石川さんは2018(平成30)年、東京都から石川県へ移住。冬の雷や大雪、湿度の高さや曇天の多さ、頻繁に虹が発生するなど、太平洋側とは異なる日本海側の気候に驚いたという。地、水、風、火といった自然のエレメント(要素)をテーマに作品を制作する石川さんは「気候の違いを生み出す日本海に引かれ、2023年ごろから能登や加賀の海岸沿いを歩いて撮影するようになった」と振り返る。

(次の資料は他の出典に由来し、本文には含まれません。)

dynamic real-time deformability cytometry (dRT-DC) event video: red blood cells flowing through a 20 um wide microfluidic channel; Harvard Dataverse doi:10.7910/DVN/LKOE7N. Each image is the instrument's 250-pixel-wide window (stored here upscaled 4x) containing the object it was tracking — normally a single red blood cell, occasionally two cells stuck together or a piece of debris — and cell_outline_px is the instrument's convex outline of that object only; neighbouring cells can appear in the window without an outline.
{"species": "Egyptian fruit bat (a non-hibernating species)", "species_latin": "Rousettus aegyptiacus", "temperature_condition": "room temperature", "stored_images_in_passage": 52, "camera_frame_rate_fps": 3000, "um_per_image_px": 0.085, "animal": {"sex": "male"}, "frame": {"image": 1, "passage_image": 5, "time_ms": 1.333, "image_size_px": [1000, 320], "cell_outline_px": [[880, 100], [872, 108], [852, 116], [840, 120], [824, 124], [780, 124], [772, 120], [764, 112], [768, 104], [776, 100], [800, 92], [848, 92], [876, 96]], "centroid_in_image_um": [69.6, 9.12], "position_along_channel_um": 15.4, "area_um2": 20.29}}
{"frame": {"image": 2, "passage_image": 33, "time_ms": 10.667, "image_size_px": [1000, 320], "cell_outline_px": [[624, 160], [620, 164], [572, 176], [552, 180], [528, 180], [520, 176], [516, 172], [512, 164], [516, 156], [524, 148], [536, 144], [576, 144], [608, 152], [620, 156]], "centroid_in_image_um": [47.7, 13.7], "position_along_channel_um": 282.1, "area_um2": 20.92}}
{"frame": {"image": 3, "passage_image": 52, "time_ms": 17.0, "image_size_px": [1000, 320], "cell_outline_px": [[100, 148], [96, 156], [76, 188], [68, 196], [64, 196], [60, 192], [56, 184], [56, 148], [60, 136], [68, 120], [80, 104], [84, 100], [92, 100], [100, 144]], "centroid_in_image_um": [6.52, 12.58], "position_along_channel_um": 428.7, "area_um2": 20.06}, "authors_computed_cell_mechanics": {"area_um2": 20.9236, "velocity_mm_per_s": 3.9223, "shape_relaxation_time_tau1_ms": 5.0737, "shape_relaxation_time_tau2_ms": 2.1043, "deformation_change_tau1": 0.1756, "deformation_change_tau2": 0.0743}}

2024年1月に発生した能登半島地震後も、石川さんは輪島市や珠洲市、穴水町や能登町の九十九湾などを訪れ、被災した海岸沿いや町の風景を記録し続けている。同展では海岸が地震によって隆起する前後の風景や、津波被害を受けた家や港、能登町宇出津の「あばれ祭り」や能登島の「向田の火祭」でたかれるたいまつの火、祭りに参加する人々の熱気などを写真で伝える。
石川さんは、海面から能登の姿を捉えたシリーズについて「地震で海岸線が変わり、地元の人からは『海が小さくなったように思う』という声を聞いた。海の中には土砂崩れや地盤沈下で道路やガードレールが沈んでいるが、小さな魚やクラゲなどの生き物と共存している。人の力ではコントロールができない海に浮かびながら撮影することで、地平との境界や揺らぎを表現した」と説明する。今後の活動については「震災前後、そして今も変化し続ける能登の姿は、その瞬間にしか見られない。移ろいゆく能登の痕跡を5年、10年と時間をかけて記録し、未来に残すことが自分の写真家としての仕事だと感じている」と話す。
開館時間は11時~19時。入場無料。今月13日まで。